# Data excerpts
[Start of section]

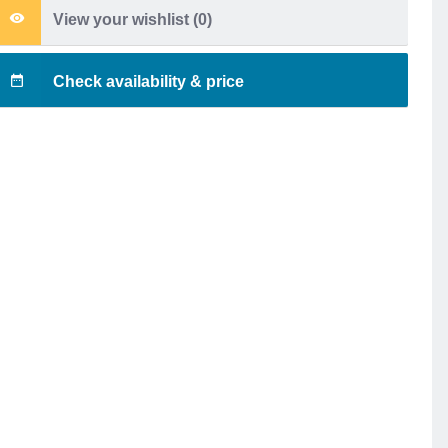
View your wishlist (
0
)
Check availability & price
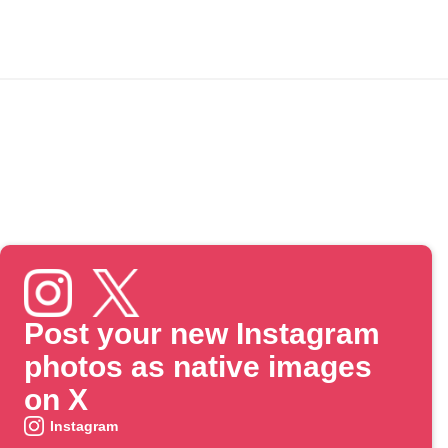
Post your new Instagram
photos as native images
on X
Instagram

[End of section]

Arrange all of the lines above as a numbered list, omitting any blank lines. Leave the pictures out of your answer.

1. View your wishlist (
2. 0
3. )
4. Check availability & price
5. Post your new Instagram
6. photos as native images
7. on X
8. Instagram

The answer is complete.